§ **Texte à lire**:
——————
S'il fallait encore le répéter, répétons le : en France, le comics reste un marché de niche, et ne représente officiellement que 6% du total des bande-dessinées vendues chaque année. Un chiffre qui peut toutefois être ramené aux alentours des 10 à 12% en fonction de la classification de certains albums au sein des maisons d'éditions elles-mêmes, mais qui atteste néanmoins d'une réalité encore trop méconnue : le lectorat reste peu important, en comparaison des deux genres dominants, manga et franco-belge traditionnel. Aussi, à l'exception de Walking Dead en son temps, il est assez rare de retrouver des parutions qui arrivent, en termes de vente, à se hisser aux côtés des cadors produits en local, voire tout simplement de se manifester dans certains classements de popularité.
Parmi ceux-là, on compte notamment les listes établies par la revue Livres Hebdo, qui fait état, en se basant sur les chiffres de l'institut GFK, des vingt BDs les mieux vendues chaque semaine. Il va sans dire que depuis des mois, on ne trouvait aucun comics dans ces classements (à l'exception du Carbone & Silicium de Mathieu Bablet mais : autre sujet). Aussi fut on surpris il y a trois semaines de voir le récent Batman/Fortnite se hisser directement à la cinquième place du top vingt de Livres Hebdo, et ce dès sa première semaine de sortie. Au cours des deux semaines qui suivront, l'album ne se heurtera pas au phénomène d'attrition habituel. Au contraire : il montera à la troisième place, pour finalement passer premier des ventes en bande-dessinées sur sa troisième semaine. Intrigués par le succès de cet album, dont on concevait difficilement l'intérêt public en France, sur un marché des comics notoirement restreint, nous sommes allés étudier cette situation de plus près. Une bonne occasion de disserter sur ces oeuvres/produits, au croisement de licences très populaires, et qui pourraient permettre à la BD nord-américaine d'être abordée par un public qui ne s'y intéresse pas d'ordinaire.
——————
§ **Matériel**:
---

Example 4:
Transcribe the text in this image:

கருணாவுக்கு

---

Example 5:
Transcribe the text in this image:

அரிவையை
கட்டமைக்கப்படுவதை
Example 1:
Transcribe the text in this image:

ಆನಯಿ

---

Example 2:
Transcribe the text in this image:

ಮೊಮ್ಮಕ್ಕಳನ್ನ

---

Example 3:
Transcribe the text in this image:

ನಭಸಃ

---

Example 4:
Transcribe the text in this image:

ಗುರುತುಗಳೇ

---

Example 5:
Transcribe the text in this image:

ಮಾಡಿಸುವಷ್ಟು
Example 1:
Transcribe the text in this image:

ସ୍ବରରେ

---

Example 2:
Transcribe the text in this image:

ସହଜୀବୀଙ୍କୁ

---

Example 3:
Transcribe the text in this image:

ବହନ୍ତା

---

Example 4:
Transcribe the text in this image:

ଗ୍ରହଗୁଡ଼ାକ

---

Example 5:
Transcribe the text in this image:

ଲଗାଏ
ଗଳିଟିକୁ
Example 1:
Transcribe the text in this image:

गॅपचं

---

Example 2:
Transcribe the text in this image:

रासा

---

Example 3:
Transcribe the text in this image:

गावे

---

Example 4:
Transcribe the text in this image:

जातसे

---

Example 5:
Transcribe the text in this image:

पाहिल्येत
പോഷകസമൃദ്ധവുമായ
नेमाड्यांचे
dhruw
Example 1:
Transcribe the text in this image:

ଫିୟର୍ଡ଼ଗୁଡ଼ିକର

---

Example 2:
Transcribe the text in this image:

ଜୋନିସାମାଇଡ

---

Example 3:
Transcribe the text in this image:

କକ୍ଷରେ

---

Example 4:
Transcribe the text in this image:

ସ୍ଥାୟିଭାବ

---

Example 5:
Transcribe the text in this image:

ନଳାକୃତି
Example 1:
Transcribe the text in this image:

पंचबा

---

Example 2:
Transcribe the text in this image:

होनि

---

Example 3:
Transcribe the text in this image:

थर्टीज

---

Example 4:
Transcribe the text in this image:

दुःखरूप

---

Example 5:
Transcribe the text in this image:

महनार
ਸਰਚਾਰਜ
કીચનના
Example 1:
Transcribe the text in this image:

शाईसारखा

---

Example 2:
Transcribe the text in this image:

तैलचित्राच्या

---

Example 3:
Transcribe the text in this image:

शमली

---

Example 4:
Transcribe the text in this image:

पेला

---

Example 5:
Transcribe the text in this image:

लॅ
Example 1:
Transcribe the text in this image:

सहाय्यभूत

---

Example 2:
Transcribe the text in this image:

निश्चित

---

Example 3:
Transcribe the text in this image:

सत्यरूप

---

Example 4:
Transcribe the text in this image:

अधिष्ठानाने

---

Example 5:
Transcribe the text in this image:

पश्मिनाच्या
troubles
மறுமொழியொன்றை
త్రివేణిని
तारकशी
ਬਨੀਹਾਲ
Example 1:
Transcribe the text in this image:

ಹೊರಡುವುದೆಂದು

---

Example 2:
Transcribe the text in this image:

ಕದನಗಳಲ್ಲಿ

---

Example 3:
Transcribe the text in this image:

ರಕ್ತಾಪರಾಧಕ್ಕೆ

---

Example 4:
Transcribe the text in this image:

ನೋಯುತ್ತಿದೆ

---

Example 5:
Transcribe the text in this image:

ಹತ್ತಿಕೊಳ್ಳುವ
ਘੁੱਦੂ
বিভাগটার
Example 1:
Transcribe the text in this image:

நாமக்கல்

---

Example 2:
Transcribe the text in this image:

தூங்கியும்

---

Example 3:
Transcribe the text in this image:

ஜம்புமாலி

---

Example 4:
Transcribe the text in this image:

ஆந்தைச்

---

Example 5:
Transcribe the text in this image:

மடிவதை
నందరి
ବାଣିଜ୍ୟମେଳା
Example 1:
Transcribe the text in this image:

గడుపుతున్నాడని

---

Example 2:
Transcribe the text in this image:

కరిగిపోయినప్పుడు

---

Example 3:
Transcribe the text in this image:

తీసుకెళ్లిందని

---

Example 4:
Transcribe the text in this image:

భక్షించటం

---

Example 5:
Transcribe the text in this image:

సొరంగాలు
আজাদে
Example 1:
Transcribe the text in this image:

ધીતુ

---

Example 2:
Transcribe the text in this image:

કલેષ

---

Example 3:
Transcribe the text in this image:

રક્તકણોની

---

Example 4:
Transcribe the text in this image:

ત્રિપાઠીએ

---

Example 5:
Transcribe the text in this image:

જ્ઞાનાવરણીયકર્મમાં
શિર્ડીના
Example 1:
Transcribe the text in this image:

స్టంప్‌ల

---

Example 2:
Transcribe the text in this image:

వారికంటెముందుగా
——————
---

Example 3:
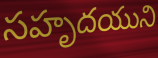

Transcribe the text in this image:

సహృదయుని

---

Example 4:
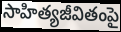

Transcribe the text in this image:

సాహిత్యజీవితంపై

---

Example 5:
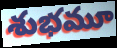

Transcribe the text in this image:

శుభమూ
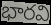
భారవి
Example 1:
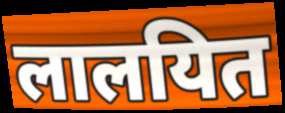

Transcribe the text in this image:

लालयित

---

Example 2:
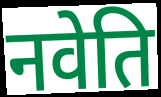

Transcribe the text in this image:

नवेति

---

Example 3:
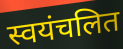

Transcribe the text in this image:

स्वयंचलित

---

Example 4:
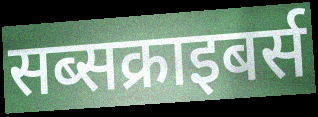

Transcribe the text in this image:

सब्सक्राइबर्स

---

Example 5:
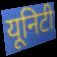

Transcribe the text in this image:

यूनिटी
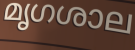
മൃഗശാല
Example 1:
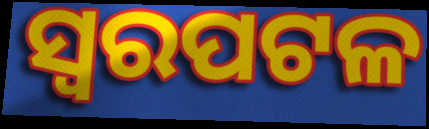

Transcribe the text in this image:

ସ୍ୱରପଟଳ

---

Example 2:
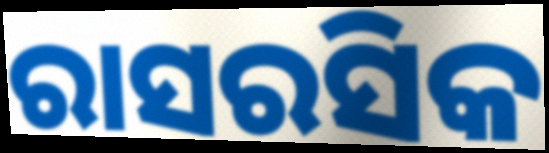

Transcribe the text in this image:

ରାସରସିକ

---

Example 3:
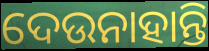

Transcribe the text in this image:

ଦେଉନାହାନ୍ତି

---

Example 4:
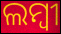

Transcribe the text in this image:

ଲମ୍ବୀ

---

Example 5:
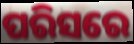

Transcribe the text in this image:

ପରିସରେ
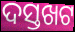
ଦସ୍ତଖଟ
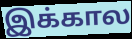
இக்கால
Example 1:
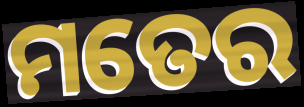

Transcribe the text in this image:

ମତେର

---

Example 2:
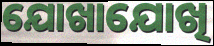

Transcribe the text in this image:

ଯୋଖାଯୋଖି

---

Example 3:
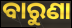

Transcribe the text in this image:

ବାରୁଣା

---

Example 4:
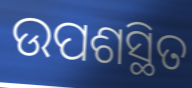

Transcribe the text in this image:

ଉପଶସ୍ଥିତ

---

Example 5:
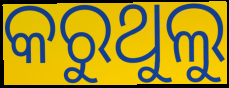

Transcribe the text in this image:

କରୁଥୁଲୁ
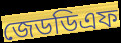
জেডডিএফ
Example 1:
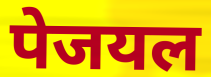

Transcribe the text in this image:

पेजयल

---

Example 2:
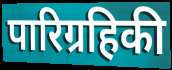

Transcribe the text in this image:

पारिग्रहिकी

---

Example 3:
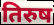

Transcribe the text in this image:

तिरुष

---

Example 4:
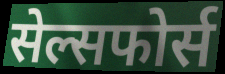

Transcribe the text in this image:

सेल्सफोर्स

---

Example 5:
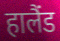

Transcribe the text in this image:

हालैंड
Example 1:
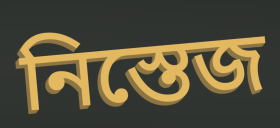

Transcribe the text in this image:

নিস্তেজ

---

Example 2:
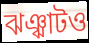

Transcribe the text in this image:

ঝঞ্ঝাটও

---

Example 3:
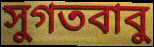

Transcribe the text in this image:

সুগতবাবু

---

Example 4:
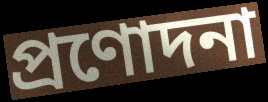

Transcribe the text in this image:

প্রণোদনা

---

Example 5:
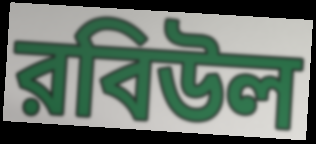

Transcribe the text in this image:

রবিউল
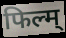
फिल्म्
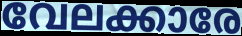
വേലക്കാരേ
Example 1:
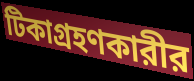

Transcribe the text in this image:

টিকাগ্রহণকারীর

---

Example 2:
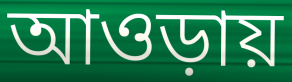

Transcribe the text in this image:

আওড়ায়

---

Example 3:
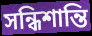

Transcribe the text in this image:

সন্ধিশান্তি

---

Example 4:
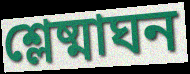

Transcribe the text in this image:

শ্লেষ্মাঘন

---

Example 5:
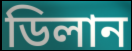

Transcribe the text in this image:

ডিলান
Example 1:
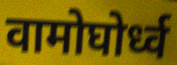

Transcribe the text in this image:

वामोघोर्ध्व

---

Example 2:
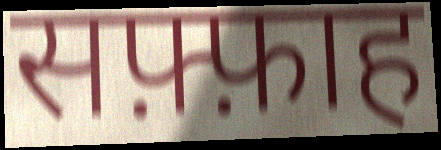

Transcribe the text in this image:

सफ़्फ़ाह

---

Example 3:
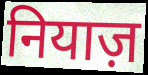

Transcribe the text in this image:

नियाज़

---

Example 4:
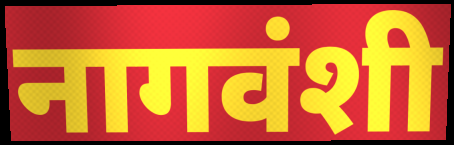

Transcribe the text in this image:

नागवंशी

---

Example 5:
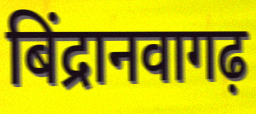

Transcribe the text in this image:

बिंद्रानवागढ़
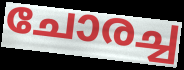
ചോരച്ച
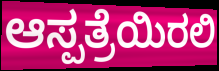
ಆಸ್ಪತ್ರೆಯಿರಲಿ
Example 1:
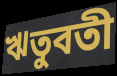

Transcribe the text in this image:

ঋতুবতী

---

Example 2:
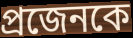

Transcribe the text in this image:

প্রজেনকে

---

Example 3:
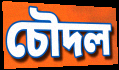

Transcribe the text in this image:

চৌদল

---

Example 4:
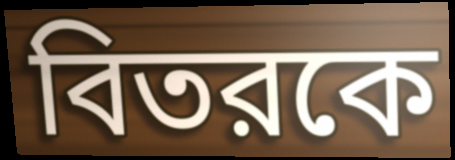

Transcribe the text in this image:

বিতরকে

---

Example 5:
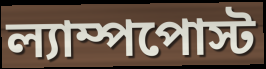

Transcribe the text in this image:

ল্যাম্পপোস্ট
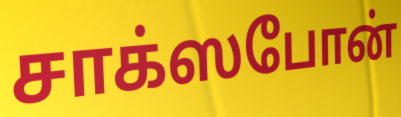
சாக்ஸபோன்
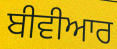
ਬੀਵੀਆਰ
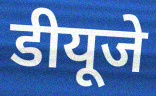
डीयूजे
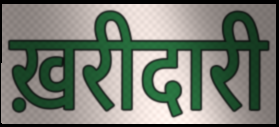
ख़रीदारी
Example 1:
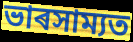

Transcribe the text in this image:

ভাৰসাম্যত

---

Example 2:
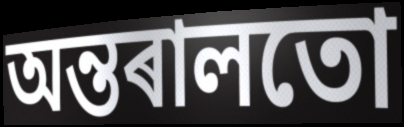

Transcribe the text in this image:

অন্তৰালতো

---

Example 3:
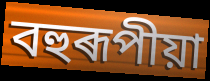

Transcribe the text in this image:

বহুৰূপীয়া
——————
§ **Consigne**: D'après le texte à lire, quelle place Batman/Fortnite occupe-t-il dans le classement de Livres Hebdo lors de sa troisième semaine de sortie ?

§ **Résultat de l'exercice**: Il est premier des ventes en bande dessinée.